## Records shown
= = = = = = =
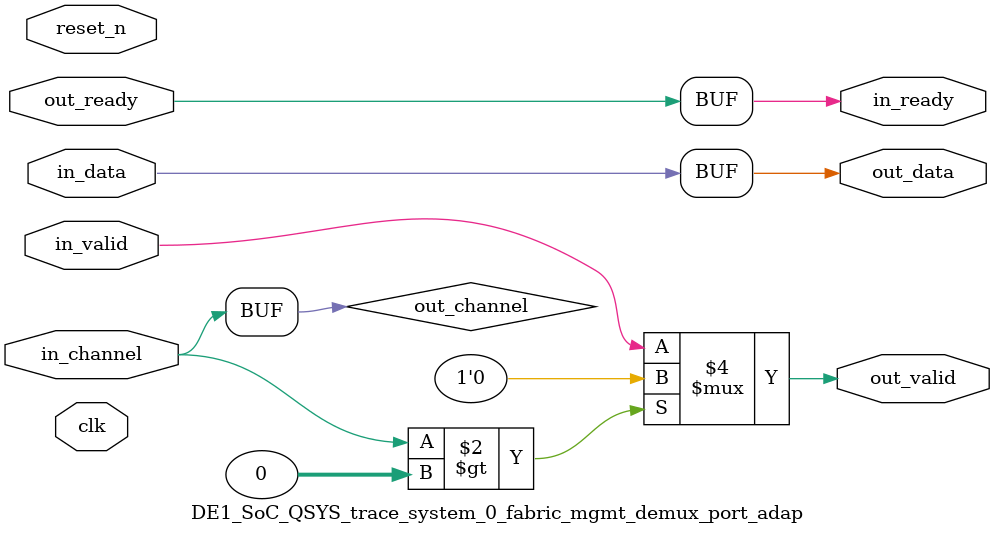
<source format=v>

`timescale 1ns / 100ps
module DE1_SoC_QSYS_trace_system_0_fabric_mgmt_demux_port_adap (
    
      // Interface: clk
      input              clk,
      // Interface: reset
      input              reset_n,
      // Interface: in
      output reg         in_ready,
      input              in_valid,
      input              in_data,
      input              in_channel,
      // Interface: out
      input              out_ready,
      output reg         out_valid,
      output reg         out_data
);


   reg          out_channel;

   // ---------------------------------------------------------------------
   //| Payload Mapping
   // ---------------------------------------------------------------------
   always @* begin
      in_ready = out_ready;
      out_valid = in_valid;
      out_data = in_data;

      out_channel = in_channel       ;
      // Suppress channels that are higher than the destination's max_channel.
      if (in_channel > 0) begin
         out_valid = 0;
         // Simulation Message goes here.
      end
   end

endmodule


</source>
= = = = = = =
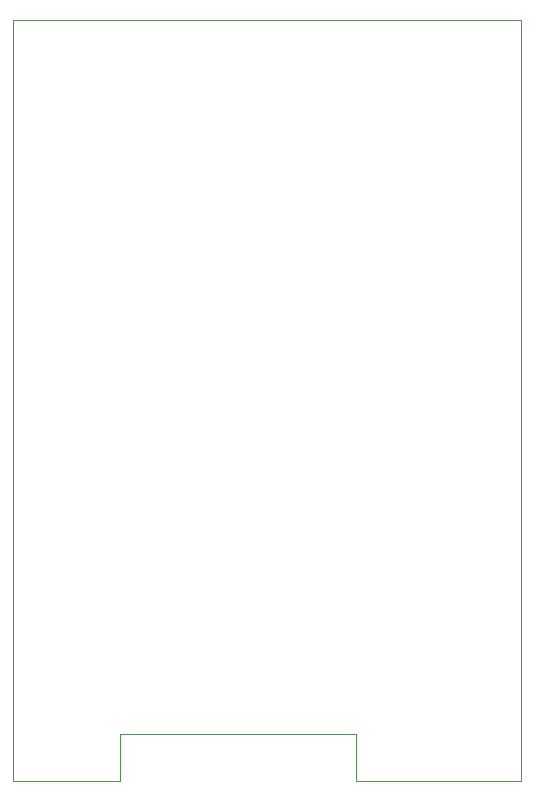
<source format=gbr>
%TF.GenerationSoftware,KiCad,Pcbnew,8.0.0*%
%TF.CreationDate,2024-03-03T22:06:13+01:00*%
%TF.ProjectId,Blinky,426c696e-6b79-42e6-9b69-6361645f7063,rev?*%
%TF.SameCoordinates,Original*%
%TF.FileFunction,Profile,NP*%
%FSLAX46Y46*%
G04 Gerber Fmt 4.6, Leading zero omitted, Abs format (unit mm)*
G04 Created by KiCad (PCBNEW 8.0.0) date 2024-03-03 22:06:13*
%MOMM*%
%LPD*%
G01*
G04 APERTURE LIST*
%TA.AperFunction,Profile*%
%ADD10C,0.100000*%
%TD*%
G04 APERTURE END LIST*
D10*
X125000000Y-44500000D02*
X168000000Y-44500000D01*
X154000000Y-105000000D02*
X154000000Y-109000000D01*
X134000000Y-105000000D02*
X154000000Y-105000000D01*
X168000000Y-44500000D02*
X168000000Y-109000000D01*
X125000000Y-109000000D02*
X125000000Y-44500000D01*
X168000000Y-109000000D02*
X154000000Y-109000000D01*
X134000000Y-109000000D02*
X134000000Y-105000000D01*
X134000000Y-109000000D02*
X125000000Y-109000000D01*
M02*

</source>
= = = = = = =
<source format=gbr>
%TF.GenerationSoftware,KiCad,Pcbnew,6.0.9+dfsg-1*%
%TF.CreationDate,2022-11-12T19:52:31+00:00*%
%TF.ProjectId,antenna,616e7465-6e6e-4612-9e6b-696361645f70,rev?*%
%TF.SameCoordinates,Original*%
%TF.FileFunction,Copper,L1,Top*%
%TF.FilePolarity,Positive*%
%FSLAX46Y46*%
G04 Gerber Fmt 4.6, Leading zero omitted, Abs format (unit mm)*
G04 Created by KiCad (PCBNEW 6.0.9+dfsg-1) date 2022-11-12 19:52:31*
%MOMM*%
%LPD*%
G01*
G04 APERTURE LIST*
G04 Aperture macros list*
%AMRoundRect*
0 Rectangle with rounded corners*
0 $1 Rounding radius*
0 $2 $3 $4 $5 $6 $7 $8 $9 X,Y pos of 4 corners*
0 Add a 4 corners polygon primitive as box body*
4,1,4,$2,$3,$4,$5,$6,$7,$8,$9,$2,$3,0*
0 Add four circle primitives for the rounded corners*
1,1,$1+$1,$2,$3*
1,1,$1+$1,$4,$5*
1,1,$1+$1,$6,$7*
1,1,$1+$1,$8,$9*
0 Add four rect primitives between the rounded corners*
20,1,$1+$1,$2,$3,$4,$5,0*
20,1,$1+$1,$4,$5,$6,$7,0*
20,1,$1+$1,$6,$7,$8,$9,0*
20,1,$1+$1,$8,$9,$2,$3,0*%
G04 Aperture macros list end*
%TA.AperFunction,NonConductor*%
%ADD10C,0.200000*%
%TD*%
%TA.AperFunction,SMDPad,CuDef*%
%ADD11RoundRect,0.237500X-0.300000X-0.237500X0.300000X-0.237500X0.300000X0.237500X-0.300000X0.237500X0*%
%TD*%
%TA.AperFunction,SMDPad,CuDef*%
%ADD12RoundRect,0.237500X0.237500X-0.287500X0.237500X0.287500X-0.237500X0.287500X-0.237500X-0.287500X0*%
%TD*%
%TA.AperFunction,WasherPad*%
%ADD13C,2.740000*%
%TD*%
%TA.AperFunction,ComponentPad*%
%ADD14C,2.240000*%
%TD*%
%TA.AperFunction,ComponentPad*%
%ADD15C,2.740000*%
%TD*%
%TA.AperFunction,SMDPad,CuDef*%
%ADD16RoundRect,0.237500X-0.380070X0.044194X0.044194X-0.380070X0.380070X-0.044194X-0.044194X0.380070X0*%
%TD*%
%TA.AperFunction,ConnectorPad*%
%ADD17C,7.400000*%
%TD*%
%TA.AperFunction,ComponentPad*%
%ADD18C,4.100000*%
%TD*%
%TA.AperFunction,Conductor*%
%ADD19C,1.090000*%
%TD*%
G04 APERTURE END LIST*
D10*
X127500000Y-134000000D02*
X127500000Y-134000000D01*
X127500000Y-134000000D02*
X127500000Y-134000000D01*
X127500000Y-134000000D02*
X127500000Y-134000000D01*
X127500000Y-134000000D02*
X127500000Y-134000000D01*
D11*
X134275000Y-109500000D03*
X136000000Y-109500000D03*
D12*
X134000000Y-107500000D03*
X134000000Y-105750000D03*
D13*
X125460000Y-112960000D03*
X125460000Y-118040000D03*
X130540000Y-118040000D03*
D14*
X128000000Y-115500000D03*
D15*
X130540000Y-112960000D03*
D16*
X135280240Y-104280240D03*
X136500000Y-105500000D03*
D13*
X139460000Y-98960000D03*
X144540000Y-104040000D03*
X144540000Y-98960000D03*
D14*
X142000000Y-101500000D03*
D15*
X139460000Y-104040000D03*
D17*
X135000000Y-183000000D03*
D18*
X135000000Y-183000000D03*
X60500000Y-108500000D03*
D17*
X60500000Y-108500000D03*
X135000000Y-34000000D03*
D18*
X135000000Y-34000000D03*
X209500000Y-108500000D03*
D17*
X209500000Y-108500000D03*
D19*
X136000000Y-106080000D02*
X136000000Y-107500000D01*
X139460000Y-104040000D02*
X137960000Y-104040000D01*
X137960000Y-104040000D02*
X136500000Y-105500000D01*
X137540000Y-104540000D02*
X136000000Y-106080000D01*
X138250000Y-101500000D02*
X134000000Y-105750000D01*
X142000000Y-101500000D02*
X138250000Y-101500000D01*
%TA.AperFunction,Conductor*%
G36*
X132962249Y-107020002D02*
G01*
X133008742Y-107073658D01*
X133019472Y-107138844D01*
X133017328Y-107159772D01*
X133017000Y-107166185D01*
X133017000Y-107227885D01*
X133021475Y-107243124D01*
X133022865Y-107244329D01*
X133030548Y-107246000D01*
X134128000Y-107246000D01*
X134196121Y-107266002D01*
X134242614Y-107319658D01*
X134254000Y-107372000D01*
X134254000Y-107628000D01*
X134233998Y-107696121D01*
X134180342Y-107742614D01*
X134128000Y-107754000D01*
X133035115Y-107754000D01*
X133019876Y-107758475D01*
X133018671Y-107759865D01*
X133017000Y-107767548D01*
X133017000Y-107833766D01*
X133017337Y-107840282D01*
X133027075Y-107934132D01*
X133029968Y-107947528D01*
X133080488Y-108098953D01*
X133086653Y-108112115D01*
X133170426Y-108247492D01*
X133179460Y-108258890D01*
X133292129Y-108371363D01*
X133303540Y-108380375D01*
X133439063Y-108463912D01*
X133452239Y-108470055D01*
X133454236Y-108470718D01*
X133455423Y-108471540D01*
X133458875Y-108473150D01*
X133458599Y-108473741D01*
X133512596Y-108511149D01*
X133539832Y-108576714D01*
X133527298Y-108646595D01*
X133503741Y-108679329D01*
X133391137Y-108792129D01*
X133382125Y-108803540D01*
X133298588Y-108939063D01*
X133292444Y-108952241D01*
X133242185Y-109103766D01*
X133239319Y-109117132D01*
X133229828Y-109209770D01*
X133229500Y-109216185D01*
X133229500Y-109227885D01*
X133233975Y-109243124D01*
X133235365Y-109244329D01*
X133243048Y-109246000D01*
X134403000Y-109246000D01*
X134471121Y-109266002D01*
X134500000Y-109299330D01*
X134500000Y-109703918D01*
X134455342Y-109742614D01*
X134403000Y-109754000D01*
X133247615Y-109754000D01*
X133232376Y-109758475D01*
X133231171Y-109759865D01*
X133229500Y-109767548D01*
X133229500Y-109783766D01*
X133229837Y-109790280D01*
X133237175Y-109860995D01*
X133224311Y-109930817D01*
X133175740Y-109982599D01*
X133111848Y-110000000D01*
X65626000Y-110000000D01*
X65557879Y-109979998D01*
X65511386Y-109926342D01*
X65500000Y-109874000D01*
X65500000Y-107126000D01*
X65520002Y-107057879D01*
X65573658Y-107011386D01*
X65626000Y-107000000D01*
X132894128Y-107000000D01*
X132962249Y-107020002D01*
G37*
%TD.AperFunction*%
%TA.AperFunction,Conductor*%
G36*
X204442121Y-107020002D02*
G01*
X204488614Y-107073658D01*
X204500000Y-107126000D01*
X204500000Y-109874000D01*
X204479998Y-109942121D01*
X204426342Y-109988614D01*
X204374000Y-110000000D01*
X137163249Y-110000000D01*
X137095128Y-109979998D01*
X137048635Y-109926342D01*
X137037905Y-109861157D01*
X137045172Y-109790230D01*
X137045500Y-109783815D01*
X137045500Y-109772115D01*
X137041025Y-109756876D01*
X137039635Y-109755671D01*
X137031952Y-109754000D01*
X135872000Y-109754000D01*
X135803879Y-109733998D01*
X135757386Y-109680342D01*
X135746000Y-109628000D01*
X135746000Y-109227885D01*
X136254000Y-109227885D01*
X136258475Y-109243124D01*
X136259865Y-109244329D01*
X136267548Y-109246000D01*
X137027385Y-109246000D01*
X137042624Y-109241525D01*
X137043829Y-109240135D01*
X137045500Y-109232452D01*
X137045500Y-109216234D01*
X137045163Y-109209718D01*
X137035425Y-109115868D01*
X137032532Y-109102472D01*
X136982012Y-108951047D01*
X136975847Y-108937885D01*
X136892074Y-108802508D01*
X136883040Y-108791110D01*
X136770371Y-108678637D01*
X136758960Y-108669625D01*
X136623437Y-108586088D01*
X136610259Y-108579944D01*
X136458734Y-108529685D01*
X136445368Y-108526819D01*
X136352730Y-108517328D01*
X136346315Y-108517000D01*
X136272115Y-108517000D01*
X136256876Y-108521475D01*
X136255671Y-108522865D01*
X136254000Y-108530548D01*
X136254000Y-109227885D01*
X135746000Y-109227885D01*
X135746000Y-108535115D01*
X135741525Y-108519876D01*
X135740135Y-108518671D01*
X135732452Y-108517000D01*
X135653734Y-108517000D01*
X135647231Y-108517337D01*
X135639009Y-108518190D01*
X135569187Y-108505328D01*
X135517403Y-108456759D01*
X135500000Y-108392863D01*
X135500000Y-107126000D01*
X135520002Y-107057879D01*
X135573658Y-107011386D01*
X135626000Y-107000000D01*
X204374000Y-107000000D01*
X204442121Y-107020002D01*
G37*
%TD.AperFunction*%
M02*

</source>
= = = = = = =
## Activity
How many lines of the records contain "ProjectId"? Answer with the number only.

## Output for this exercise
2